52 reasons to love Yellowstone County

2014-07-06T00:00:00Z 2014-08-01T11:16:05Z 52 reasons to love Yellowstone CountyBy DARRELL EHRLICK dehrlick@billingsgazette.com The Billings Gazette

Why do you love Yellowstone County?

I have to believe there are hundreds — maybe even thousands — of answers to that question.

And what makes Yellowstone County Yellowstone County?

That question could be answered in several ways from the precise, lines on a map which draw the border; or, it could be a more abstract, ever-changing concept, like all the people who live here.

It's the nexus of those two questions — what makes Yellowstone County and what do you love about it — that are going to drive a yearlong project that will be completed by The Gazette's news gathering staff.

The concept is simple — 52 places that define Yellowstone County.

But this isn't some written-in-stone project. Instead, we need your help (more on that in a moment). 

Every Saturday, The Billings Gazette will choose a place that is familiar or somehow gets at what it means to live here in Yellowstone County. We're calling the project "YelCo 52." 52 weeks in a year, 52 stories.

We hope by the time we're finished with the project — in July 2015 — that we'll have painted a picture of the county and told its story through familiar places.
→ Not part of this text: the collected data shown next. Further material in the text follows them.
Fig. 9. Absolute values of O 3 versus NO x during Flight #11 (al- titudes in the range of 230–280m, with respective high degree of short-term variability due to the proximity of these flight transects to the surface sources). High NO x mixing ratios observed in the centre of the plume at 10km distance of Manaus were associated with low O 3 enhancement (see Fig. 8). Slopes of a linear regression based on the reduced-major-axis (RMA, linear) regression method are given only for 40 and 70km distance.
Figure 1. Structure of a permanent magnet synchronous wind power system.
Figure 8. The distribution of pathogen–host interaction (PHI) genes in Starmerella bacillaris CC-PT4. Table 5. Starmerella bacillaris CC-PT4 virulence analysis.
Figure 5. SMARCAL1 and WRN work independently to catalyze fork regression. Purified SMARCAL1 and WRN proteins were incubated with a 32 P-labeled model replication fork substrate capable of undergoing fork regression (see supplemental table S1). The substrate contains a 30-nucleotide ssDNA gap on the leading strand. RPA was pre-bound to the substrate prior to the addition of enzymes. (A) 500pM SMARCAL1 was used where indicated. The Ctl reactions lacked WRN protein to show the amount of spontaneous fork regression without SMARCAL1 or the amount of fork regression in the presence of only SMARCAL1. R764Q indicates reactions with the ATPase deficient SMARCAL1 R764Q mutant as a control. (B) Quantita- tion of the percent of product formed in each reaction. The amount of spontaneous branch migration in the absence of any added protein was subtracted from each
Today, we start with the Rimrocks, probably the most iconic landmark and place in Billings. Though, as Sue Olp's story on A1 reminds us, the Rims can be found in many places in southern Montana, not just Billings and not just Yellowstone County. And yet, there's an undeniable connection between Billings and the Rims. These standstone cliffs seem to define who we are and what we look like more than most other places for which those stone formations just kind of become background scenery, not defining borders.
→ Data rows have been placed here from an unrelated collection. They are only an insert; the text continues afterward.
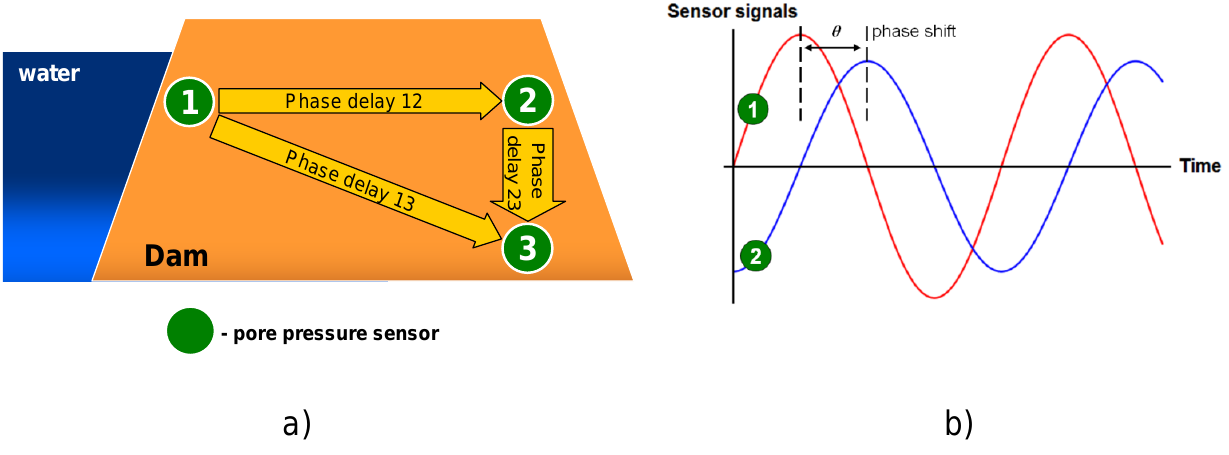
Figure 6. Levee health monitoring based on pairwise phase shift monitoring. ( a ) A scheme of the monitored levee (filled with permeable soil) and sensor positions. ( b ) Illustration of the phase shift concept: pressure wave caused by the sea tides is reaching sensor #2 with a time delay compared to sensor #1 located close to the river. This time lag is called ―phase shift‖ or ―phase delay‖ in signal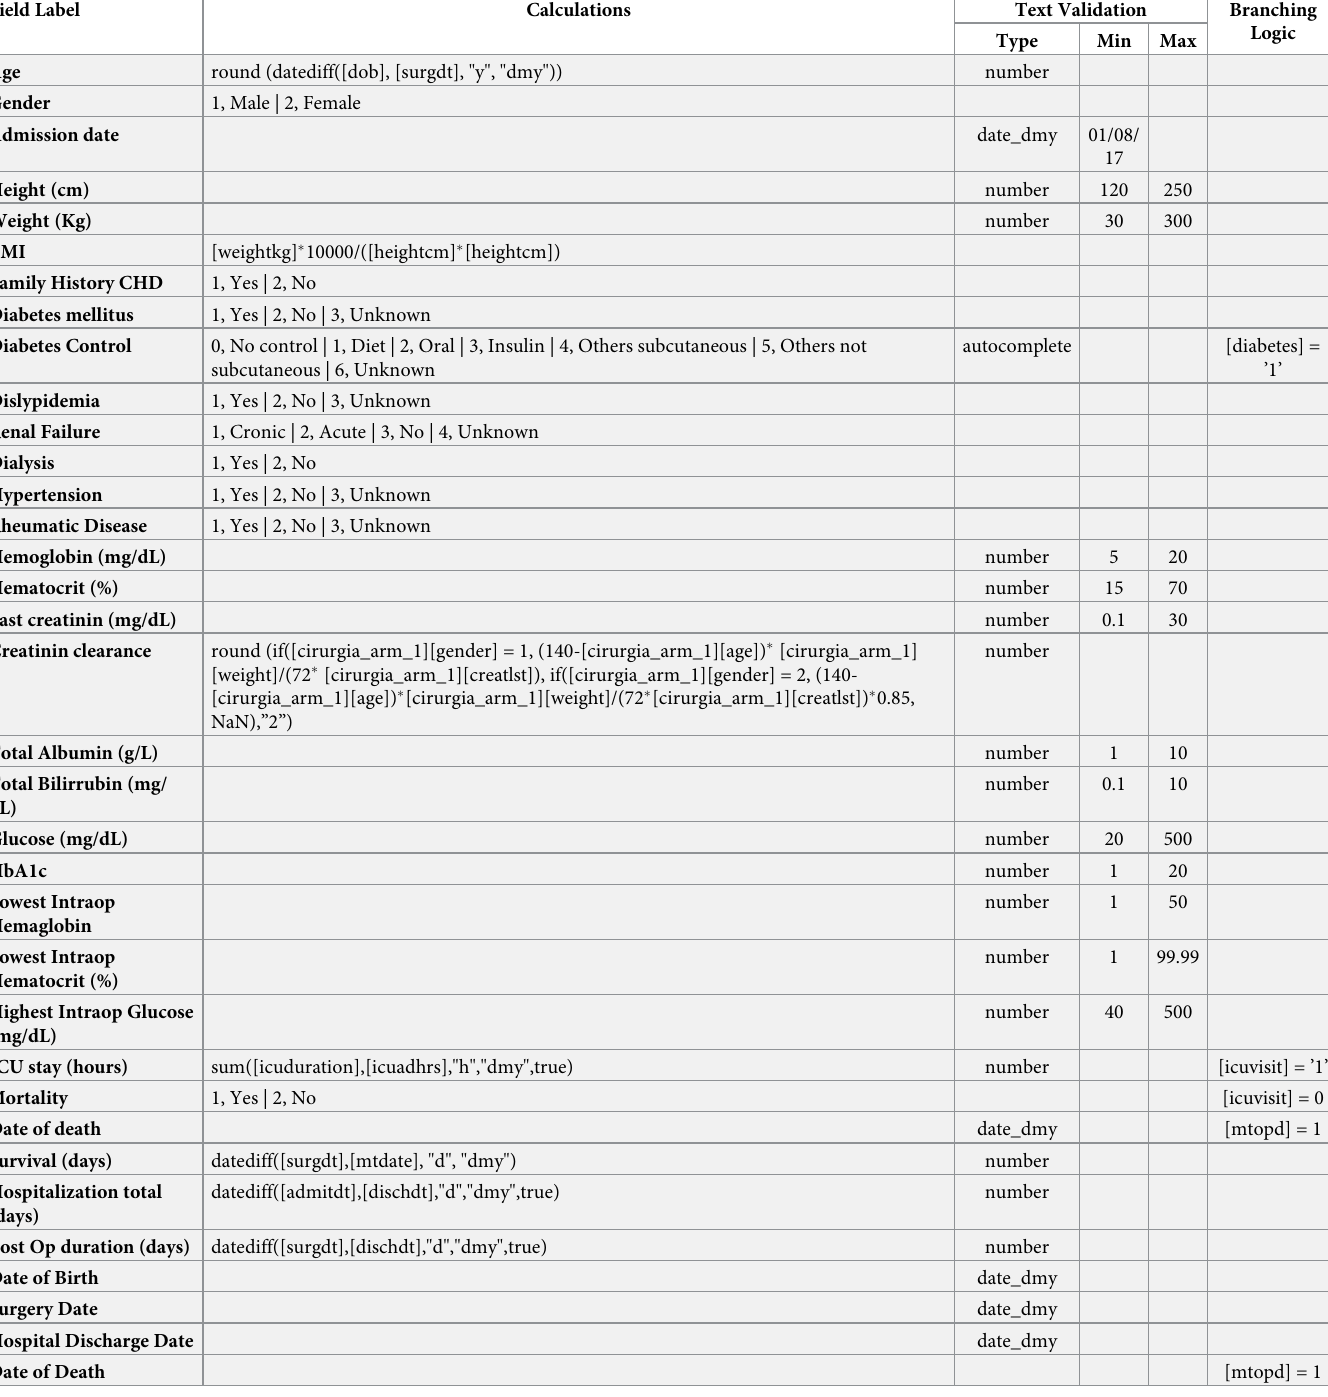
Table 5. Rules applied to the RedCAP tools after the indirect audit considering better criteria and definitions to improve data quality in REPLICCAR II Study. REPLICCAR II, 2019. Field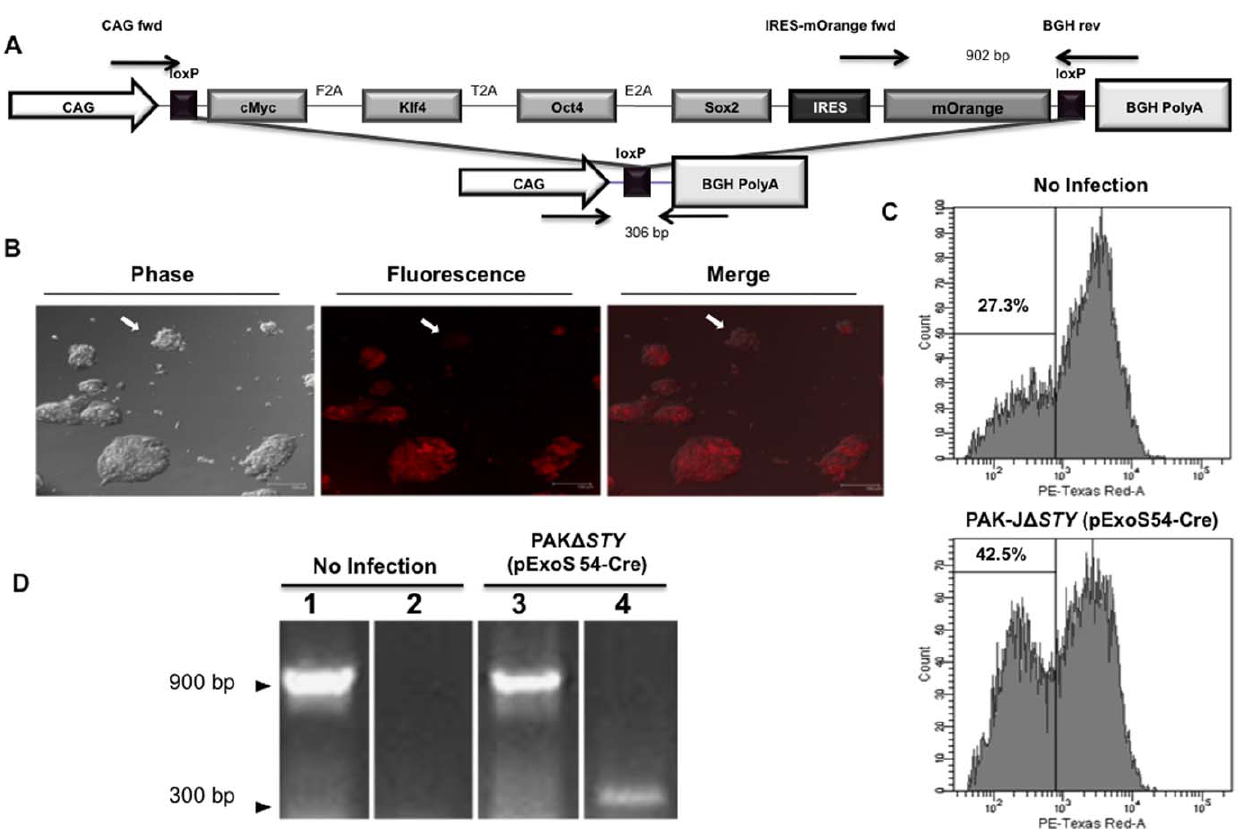
Figure 5. ExoS54-Cre mediated excision of an iPSC nuclear reprogramming cassette. TNGim05 iPSC contain a floxed reprogramming cassette ( A ). ExoS54-Cre mediated recombination results in loss of mOrange expression, which can be observed by fluorescence confocal microscopy ( B ) and flow cytometry ( C ). Reprogramming cassette excision is confirmed by PCR analysis ( D ). Lanes 1 and 3, IRES primer set, lanes 2 and 4, CAG primer set.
If we do our job right, we will help tell a story, our history, and what it means to live in this place through our landmarks and sites. In one respect, this will be a tour of familiar places. In another very real aspect, it will be the story of us — who we are; where we are; and what we value.

It would be easy and arrogant for a staff to believe it knows all of those places. That's why I am putting out this call for help: We need your assistance when it comes to formulating a list of places that best define Yellowstone County.

So, we want to see your list of places that define Yellowstone County. You can send us your list via mail (Billings Gazette, ATTN: Darrell Ehrlick, P.O. Box 36300, Billings, MT 59107); you can send the list via email: dehrlick@billingsgazette.com; you can send us a list of places on Facebook or Twitter. We'd love to publish some of the lists we receive. 

Your input and your suggestions will help us form a list that we've begun here. We want your best ideas, your hidden gems and the spots inside the county's confines that mean the most to you. I am positive you'll have a few on it that we haven't thought of, or surprises that would make wonderful stories. For those who suggest original or great ideas, we might reach out to you to have you write a short piece describing why you believe a particular place defines Yellowstone County. The only requirement is that a place — or places — must be within the geographic boundaries of Yellowstone County. So, Billings, or Laurel or Lockwood or Custer or ... you get the idea.

Throughout the project, we'll plan to run these stories on Saturday's front page. It's going to be a large investment of our staff and our front-page real estate. We're fortunate to have a partner who has agreed to sponsor the project, MasterLube. Bill Simmons and MasterLube saw the value in this project and that's wonderful and not surprising since they've been at the forefront of so many good community projects, including the yearly mural challenges among the local high schools, each interesting places in Yellowstone County in their own right.

When I was describing this project to one person recently, they asked, "What happens if there are more than 52 places?"

I replied, "We have a back-up plan."

It went something like this: As long as they keep making Saturdays and we keep making newspapers, we'll be just fine.